• _Your assignment_:
What you hand back must match the records word for word, with no pictures.

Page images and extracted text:
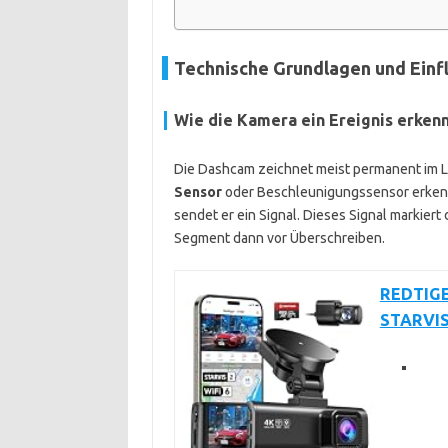
Technische Grundlagen und Einf
Wie die Kamera ein Ereignis erken
Die Dashcam zeichnet meist permanent im Lo
Sensor
oder Beschleunigungssensor erkennt
sendet er ein Signal. Dieses Signal markiert
Segment dann vor Überschreiben.
REDTIGE
STARVIS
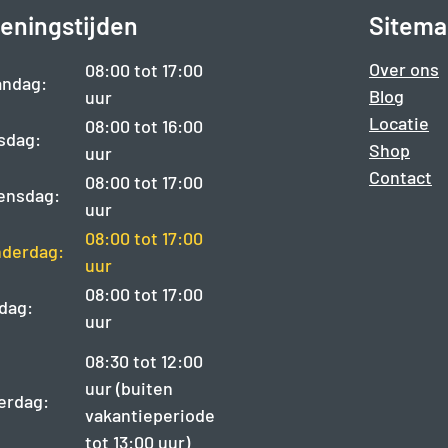
eningstijden
Sitema
Over ons
08:00 tot 17:00
ndag:
Blog
uur
Locatie
08:00 tot 16:00
sdag:
Shop
uur
Contact
08:00 tot 17:00
ensdag:
uur
08:00 tot 17:00
derdag:
uur
08:00 tot 17:00
jdag:
uur
08:30 tot 12:00
uur (buiten
erdag:
vakantieperiode
tot 13:00 uur)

• _Completed task_:
Technische Grundlagen und Einf
Wie die Kamera ein Ereignis erken
Die Dashcam zeichnet meist permanent im Lo
Sensor
oder Beschleunigungssensor erkennt
sendet er ein Signal. Dieses Signal markiert
Segment dann vor Überschreiben.
REDTIGE
STARVIS
eningstijden
Sitema
Over ons
08:00 tot 17:00
ndag:
Blog
uur
Locatie
08:00 tot 16:00
sdag:
Shop
uur
Contact
08:00 tot 17:00
ensdag:
uur
08:00 tot 17:00
derdag:
uur
08:00 tot 17:00
jdag:
uur
08:30 tot 12:00
uur (buiten
erdag:
vakantieperiode
tot 13:00 uur)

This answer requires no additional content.